For the game, Baltimore was 0 for 5 with runners in scoring position. The Nationals were 5 for 10.

"This team is starting to become relentless," manager Dave Martinez said. "They kept pounding and pounding and pounding, had a couple of big innings there and scored some runs."

The Nationals trailed 6-5 before getting six hits in a four-run seventh. Rendon delivered a two-run double off Tanner Scott (0-1) that made it 7-6, and Turner capped his four-hit night with a double.

Both teams noted that more than a couple of Washington's hits were bloopers and seeing-eye grounders, but the Nationals certainly weren't about to apologize.

"I feel like all year we've been hitting balls right at people," Turner said, "so it's nice to get a bunch of those in one game and come out with a win."

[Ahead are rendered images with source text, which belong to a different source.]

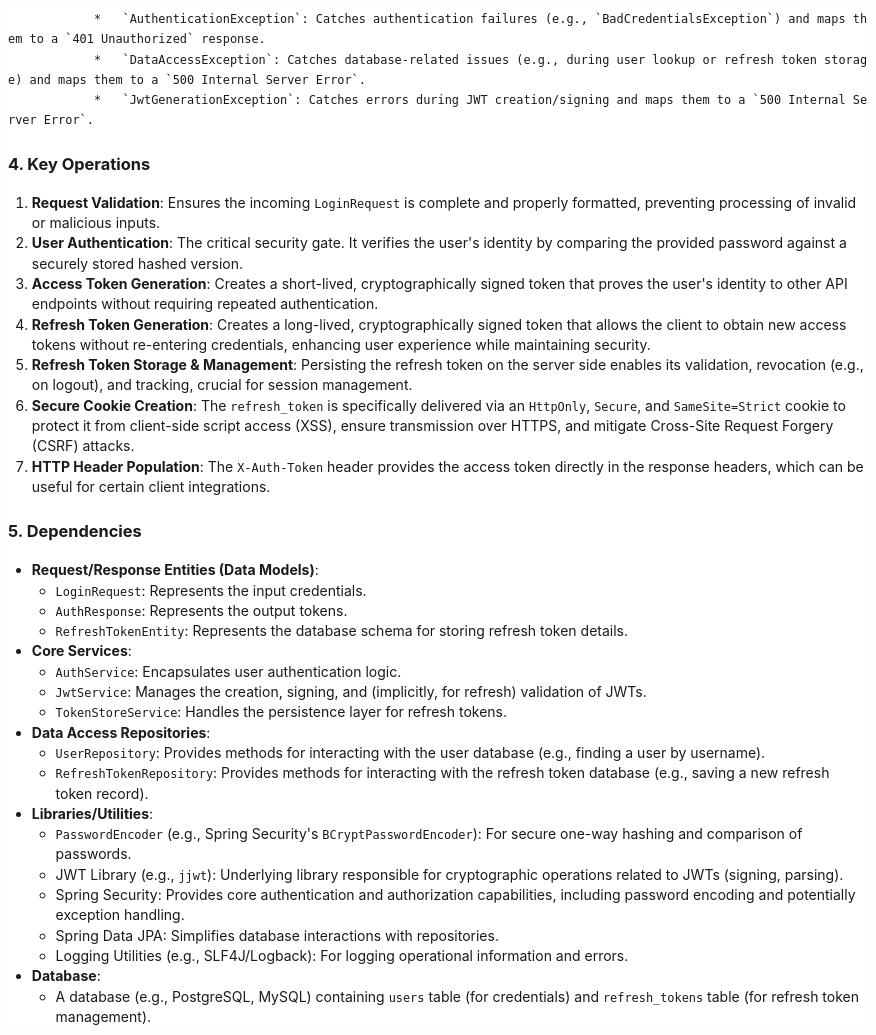                 *   `AuthenticationException`: Catches authentication failures (e.g., `BadCredentialsException`) and maps them to a `401 Unauthorized` response.
                *   `DataAccessException`: Catches database-related issues (e.g., during user lookup or refresh token storage) and maps them to a `500 Internal Server Error`.
                *   `JwtGenerationException`: Catches errors during JWT creation/signing and maps them to a `500 Internal Server Error`.

### 4. Key Operations

1.  **Request Validation**: Ensures the incoming `LoginRequest` is complete and properly formatted, preventing processing of invalid or malicious inputs.
2.  **User Authentication**: The critical security gate. It verifies the user's identity by comparing the provided password against a securely stored hashed version.
3.  **Access Token Generation**: Creates a short-lived, cryptographically signed token that proves the user's identity to other API endpoints without requiring repeated authentication.
4.  **Refresh Token Generation**: Creates a long-lived, cryptographically signed token that allows the client to obtain new access tokens without re-entering credentials, enhancing user experience while maintaining security.
5.  **Refresh Token Storage & Management**: Persisting the refresh token on the server side enables its validation, revocation (e.g., on logout), and tracking, crucial for session management.
6.  **Secure Cookie Creation**: The `refresh_token` is specifically delivered via an `HttpOnly`, `Secure`, and `SameSite=Strict` cookie to protect it from client-side script access (XSS), ensure transmission over HTTPS, and mitigate Cross-Site Request Forgery (CSRF) attacks.
7.  **HTTP Header Population**: The `X-Auth-Token` header provides the access token directly in the response headers, which can be useful for certain client integrations.

### 5. Dependencies

*   **Request/Response Entities (Data Models)**:
    *   `LoginRequest`: Represents the input credentials.
    *   `AuthResponse`: Represents the output tokens.
    *   `RefreshTokenEntity`: Represents the database schema for storing refresh token details.
*   **Core Services**:
    *   `AuthService`: Encapsulates user authentication logic.
    *   `JwtService`: Manages the creation, signing, and (implicitly, for refresh) validation of JWTs.
    *   `TokenStoreService`: Handles the persistence layer for refresh tokens.
*   **Data Access Repositories**:
    *   `UserRepository`: Provides methods for interacting with the user database (e.g., finding a user by username).
    *   `RefreshTokenRepository`: Provides methods for interacting with the refresh token database (e.g., saving a new refresh token record).
*   **Libraries/Utilities**:
    *   `PasswordEncoder` (e.g., Spring Security's `BCryptPasswordEncoder`): For secure one-way hashing and comparison of passwords.
    *   JWT Library (e.g., `jjwt`): Underlying library responsible for cryptographic operations related to JWTs (signing, parsing).
    *   Spring Security: Provides core authentication and authorization capabilities, including password encoding and potentially exception handling.
    *   Spring Data JPA: Simplifies database interactions with repositories.
    *   Logging Utilities (e.g., SLF4J/Logback): For logging operational information and errors.
*   **Database**:
    *   A database (e.g., PostgreSQL, MySQL) containing `users` table (for credentials) and `refresh_tokens` table (for refresh token management).

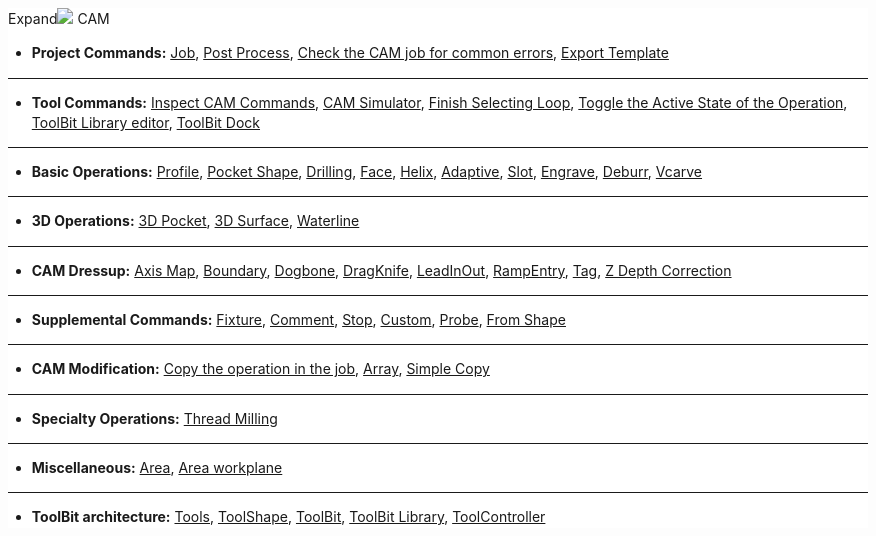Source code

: Expand[![](/images/9/95/Workbench_CAM.svg)](/index.php?title=File:Workbench_CAM.svg&filetimestamp=20240316105021&)
CAM

  * **Project Commands:** [Job](/CAM_Job "CAM Job"), [Post Process](/CAM_Post "CAM Post"), [Check the CAM job for common errors](/CAM_Sanity "CAM Sanity"), [Export Template](/CAM_ExportTemplate "CAM ExportTemplate")

* * *

  * **Tool Commands:** [Inspect CAM Commands](/CAM_Inspect "CAM Inspect"), [CAM Simulator](/CAM_Simulator "CAM Simulator"), [Finish Selecting Loop](/CAM_SelectLoop "CAM SelectLoop"), [Toggle the Active State of the Operation](/CAM_OpActiveToggle "CAM OpActiveToggle"), [ToolBit Library editor](/CAM_ToolBitLibraryOpen "CAM ToolBitLibraryOpen"), [ToolBit Dock](/CAM_ToolBitDock "CAM ToolBitDock")

* * *

  * **Basic Operations:** [Profile](/CAM_Profile "CAM Profile"), [Pocket Shape](/CAM_Pocket_Shape "CAM Pocket Shape"), [Drilling](/CAM_Drilling "CAM Drilling"), [Face](/CAM_MillFace "CAM MillFace"), [Helix](/CAM_Helix "CAM Helix"), [Adaptive](/CAM_Adaptive "CAM Adaptive"), [Slot](/CAM_Slot "CAM Slot"), [Engrave](/CAM_Engrave "CAM Engrave"), [Deburr](/CAM_Deburr "CAM Deburr"), [Vcarve](/CAM_Vcarve "CAM Vcarve")

* * *

  * **3D Operations:** [3D Pocket](/CAM_Pocket_3D "CAM Pocket 3D"), [3D Surface](/CAM_Surface "CAM Surface"), [Waterline](/CAM_Waterline "CAM Waterline")

* * *

  * **CAM Dressup:** [Axis Map](/CAM_DressupAxisMap "CAM DressupAxisMap"), [Boundary](/CAM_DressupPathBoundary "CAM DressupPathBoundary"), [Dogbone](/CAM_DressupDogbone "CAM DressupDogbone"), [DragKnife](/CAM_DressupDragKnife "CAM DressupDragKnife"), [LeadInOut](/CAM_DressupLeadInOut "CAM DressupLeadInOut"), [RampEntry](/CAM_DressupRampEntry "CAM DressupRampEntry"), [Tag](/CAM_DressupTag "CAM DressupTag"), [Z Depth Correction](/CAM_DressupZCorrect "CAM DressupZCorrect")

* * *

  * **Supplemental Commands:** [Fixture](/CAM_Fixture "CAM Fixture"), [Comment](/CAM_Comment "CAM Comment"), [Stop](/CAM_Stop "CAM Stop"), [Custom](/CAM_Custom "CAM Custom"), [Probe](/CAM_Probe "CAM Probe"), [From Shape](/CAM_Shape "CAM Shape")

* * *

  * **CAM Modification:** [Copy the operation in the job](/CAM_Copy "CAM Copy"), [Array](/CAM_Array "CAM Array"), [Simple Copy](/CAM_SimpleCopy "CAM SimpleCopy")

* * *

  * **Specialty Operations:** [Thread Milling](/CAM_ThreadMilling "CAM ThreadMilling")

* * *

  * **Miscellaneous:** [Area](/CAM_Area "CAM Area"), [Area workplane](/CAM_Area_Workplane "CAM Area Workplane")

* * *

  * **ToolBit architecture:** [Tools](/CAM_Tools "CAM Tools"), [ToolShape](/CAM_ToolShape "CAM ToolShape"), [ToolBit](/CAM_ToolBit "CAM ToolBit"), [ToolBit Library](/CAM_ToolBit_Library "CAM ToolBit Library"), [ToolController](/CAM_ToolController "CAM ToolController")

Washington has won six straight over its neighboring interleague rival, including four games this season by a combined 20-8.

Pitching in his second big league game, Nationals starter Jefry Rodriguez gave up five runs, four hits and four walks in five innings.

Justin Miller (5-0) pitched two innings of relief, newcomer Kelvin Herrera worked a perfect eighth and Sean Doolittle gave up a solo home run to Joey Rickard while earning his 19th save.

Jace Peterson and Trey Mancini each hit two-run homers for the Orioles, who have lost 16 of 19.

This one can be blamed on an all-too-telling fifth inning.

"It's just one of those things where if they got hits they seemed to have found holes," Showalter said. "They hit some balls hard, too."